Beautiful, the 55g looks comfortabe though, at least for now......


----------



## BlackShark11k (Feb 16, 2007)

Nice oscar! He's gorgeous


----------



## msjinkzd (Mar 18, 2009)

yea, 55 seems ok for now, but i am still trying to find the 75 before the 55 is not comfy any longer. Thanks for the compliments! He used to be in the 120g until he went on a search and destroy mission of annihilating tankmates, sigh


----------



## heylady (Oct 14, 2004)

I love his markings!! :thumb: Your tank is gorgeous too (I can see the bits of plant stuck in the intake tube like you remarked in that other thread about oscars and plants!!), I love the look of live plants but with O's they just make it soooo difficult! :wink:


----------



## TheFishGuy (Apr 21, 2005)

Where's he from?


----------



## msjinkzd (Mar 18, 2009)

I honestly don't know, he was a gift from a friend. I can try and find out though.


----------



## TheFishGuy (Apr 21, 2005)

Oscars vary from what part of south america they come from and from what river, just wondering is all  I'd like to have some from the wild some day... But I want to catch them myself!


----------



## msjinkzd (Mar 18, 2009)

I have asked before, but never got an answer.

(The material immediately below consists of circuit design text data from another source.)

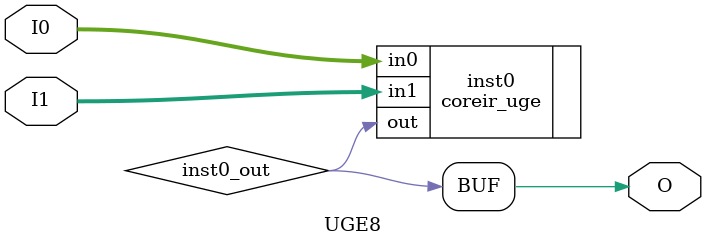
<source format=v>
module UGE8 (input [7:0] I0, input [7:0] I1, output  O);
wire  inst0_out;
coreir_uge inst0 (.in0(I0), .in1(I1), .out(inst0_out));
assign O = inst0_out;
endmodule


</source>
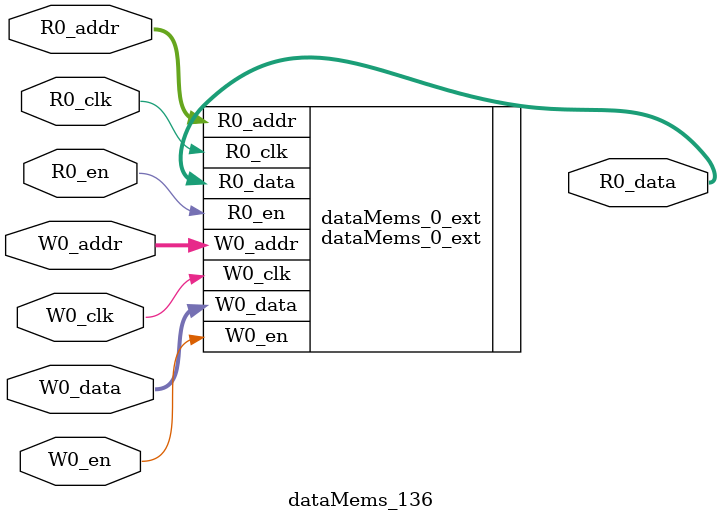
<source format=sv>
`ifndef RANDOMIZE
  `ifdef RANDOMIZE_REG_INIT
    `define RANDOMIZE
  `endif // RANDOMIZE_REG_INIT
`endif // not def RANDOMIZE
`ifndef RANDOMIZE
  `ifdef RANDOMIZE_MEM_INIT
    `define RANDOMIZE
  `endif // RANDOMIZE_MEM_INIT
`endif // not def RANDOMIZE

`ifndef RANDOM
  `define RANDOM $random
`endif // not def RANDOM

// Users can define 'PRINTF_COND' to add an extra gate to prints.
`ifndef PRINTF_COND_
  `ifdef PRINTF_COND
    `define PRINTF_COND_ (`PRINTF_COND)
  `else  // PRINTF_COND
    `define PRINTF_COND_ 1
  `endif // PRINTF_COND
`endif // not def PRINTF_COND_

// Users can define 'ASSERT_VERBOSE_COND' to add an extra gate to assert error printing.
`ifndef ASSERT_VERBOSE_COND_
  `ifdef ASSERT_VERBOSE_COND
    `define ASSERT_VERBOSE_COND_ (`ASSERT_VERBOSE_COND)
  `else  // ASSERT_VERBOSE_COND
    `define ASSERT_VERBOSE_COND_ 1
  `endif // ASSERT_VERBOSE_COND
`endif // not def ASSERT_VERBOSE_COND_

// Users can define 'STOP_COND' to add an extra gate to stop conditions.
`ifndef STOP_COND_
  `ifdef STOP_COND
    `define STOP_COND_ (`STOP_COND)
  `else  // STOP_COND
    `define STOP_COND_ 1
  `endif // STOP_COND
`endif // not def STOP_COND_

// Users can define INIT_RANDOM as general code that gets injected into the
// initializer block for modules with registers.
`ifndef INIT_RANDOM
  `define INIT_RANDOM
`endif // not def INIT_RANDOM

// If using random initialization, you can also define RANDOMIZE_DELAY to
// customize the delay used, otherwise 0.002 is used.
`ifndef RANDOMIZE_DELAY
  `define RANDOMIZE_DELAY 0.002
`endif // not def RANDOMIZE_DELAY

// Define INIT_RANDOM_PROLOG_ for use in our modules below.
`ifndef INIT_RANDOM_PROLOG_
  `ifdef RANDOMIZE
    `ifdef VERILATOR
      `define INIT_RANDOM_PROLOG_ `INIT_RANDOM
    `else  // VERILATOR
      `define INIT_RANDOM_PROLOG_ `INIT_RANDOM #`RANDOMIZE_DELAY begin end
    `endif // VERILATOR
  `else  // RANDOMIZE
    `define INIT_RANDOM_PROLOG_
  `endif // RANDOMIZE
`endif // not def INIT_RANDOM_PROLOG_

// Include register initializers in init blocks unless synthesis is set
`ifndef SYNTHESIS
  `ifndef ENABLE_INITIAL_REG_
    `define ENABLE_INITIAL_REG_
  `endif // not def ENABLE_INITIAL_REG_
`endif // not def SYNTHESIS

// Include rmemory initializers in init blocks unless synthesis is set
`ifndef SYNTHESIS
  `ifndef ENABLE_INITIAL_MEM_
    `define ENABLE_INITIAL_MEM_
  `endif // not def ENABLE_INITIAL_MEM_
`endif // not def SYNTHESIS

module dataMems_136(	// @[generators/ara/src/main/scala/UnsafeAXI4ToTL.scala:365:62]
  input  [4:0]  R0_addr,
  input         R0_en,
  input         R0_clk,
  output [66:0] R0_data,
  input  [4:0]  W0_addr,
  input         W0_en,
  input         W0_clk,
  input  [66:0] W0_data
);

  dataMems_0_ext dataMems_0_ext (	// @[generators/ara/src/main/scala/UnsafeAXI4ToTL.scala:365:62]
    .R0_addr (R0_addr),
    .R0_en   (R0_en),
    .R0_clk  (R0_clk),
    .R0_data (R0_data),
    .W0_addr (W0_addr),
    .W0_en   (W0_en),
    .W0_clk  (W0_clk),
    .W0_data (W0_data)
  );
endmodule


</source>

When i got the oscar, he was about 2 inches long. He has had a rough transition to tank life. He sulks very easily and will not eat for weeks at a time when he is angry, just lays sideways on the bottom of the tank. he has also killed several tank mates. He seems happiest solitary in his tank with no other fish visible, which was hard to do in a fishroom. We ended up making him a custom stand so that his tank sits above the others and he no longer sulks and eats pellets readily, lol. Spoiled fish!


----------